I sniffed the packets Google Keep sends and receives while doing speech recognition, and it definitely does NOT use the speech api mentioned above. All the traffic is TLS and (from the outside) it looks pretty much the same as when you're using SpeechRecognizer.
So does perhaps a way exist to kind of "split" (i.e. duplicate, or multiplex) the microphone input stream into two streams, and feed one of them to a SpeechRecognizer and the other to a MediaRecorder?
Google Keep launches RecognizerIntent with certain undocumented extras and expects the resulting intent to contain the URI of the recorded audio. If RecognizerIntent is serviced by Google Voice Search then it all works out and Keep gets the audio.
See record/save audio from voice recognition intent for more information and a code sample that calls the recognizer in the same way as Keep (probably) does.
Note that this behavior is not part of Android. It's simply the current undocumented way of how two closed-source Google apps communicate with each other.
It uses onPartialResults(Bundle)
This event returns text recognized from recorded speech while it's still recording
It's also available on Xamarin
I'm currently searching for options on how to manipulate audio on android. The goal is to process audio from the microphone in real time during a phone call. The best solution would be to do this on a native call. But rebuilding a telephone app (no VOIP) would be fine too. Are there any ways to achieve this with Android APIs (also undocumented)?
If not, which steps would be necessary to get things running?
On iOS there are some apps which manipulate voice but create a VOIP connection. I heard that on Android you can "clone" the telephone app and eventually feed it with your own audio stream? Aren't there apps which add noises during a call? What kind of APIs are involved?
The best solution would be to do this on a native call.
This is not possible.

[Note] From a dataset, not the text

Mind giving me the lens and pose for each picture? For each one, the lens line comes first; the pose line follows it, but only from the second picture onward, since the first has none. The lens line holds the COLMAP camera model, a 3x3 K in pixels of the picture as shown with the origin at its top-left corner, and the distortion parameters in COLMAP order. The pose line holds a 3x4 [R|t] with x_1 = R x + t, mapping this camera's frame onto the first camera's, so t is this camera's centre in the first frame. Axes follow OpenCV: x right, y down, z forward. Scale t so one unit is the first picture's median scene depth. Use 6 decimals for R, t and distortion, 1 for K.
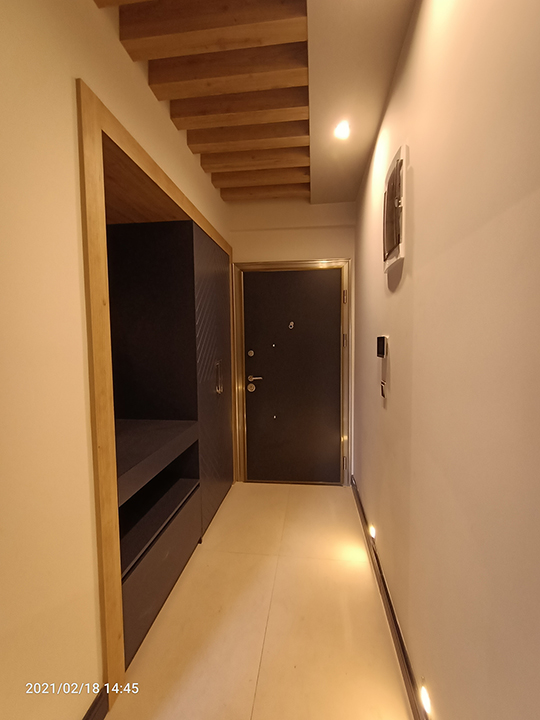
lens RADIAL K [[329.2, 0, 271.7], [0, 329.2, 365.7], [0, 0, 1]] dist [-0.001565, -0.000417]
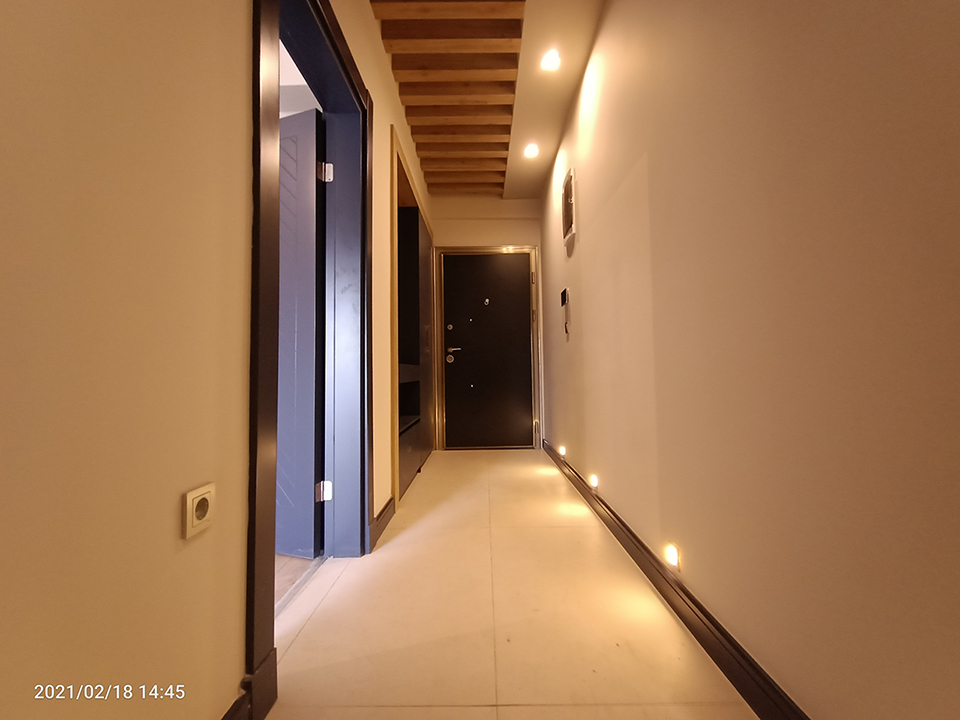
lens RADIAL K [[438.9, 0, 483.2], [0, 438.9, 355.8], [0, 0, 1]] dist [-0.001565, -0.000417]
pose [[0.991482, 0.001282, 0.130238, -0.198202], [0.013772, 0.993313, -0.114626, 0.312195], [-0.129514, 0.115443, 0.984834, -0.605842]]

You have no access to the in-call audio stream, except perhaps in speakerphone mode.
But rebuilding a telephone app (no VOIP) would be fine too.
The last official word from Google (2010), the entire OS has no access to the in-call audio stream, as it is all handled at a lower level. Even if newer versions of Android do have access to the in-call audio stream, "rebuilding a telephone app" is only possible if you are creating custom firmware.
As a drawback i could imagine to record the Downlink Stream using the MediaRecorder API and write it back to hardware using AudioTracks write() method. By this i could manipulate incoming voice. But still I think this wont work during phone calls. And I do not see a way to choose different hardware destinations.
Is there a way to write an app which records phone calls in android via android-sdk?
so that you can store phonecalls as .wav or something else?
I like to write something like a dictaphone.
Do you think, there is a chance to make this possible?
No. Android does not allow you to record the audio stream due to legal terms.
However due to buggy hardware implementations it is possible, on some devices, to record the audio stream.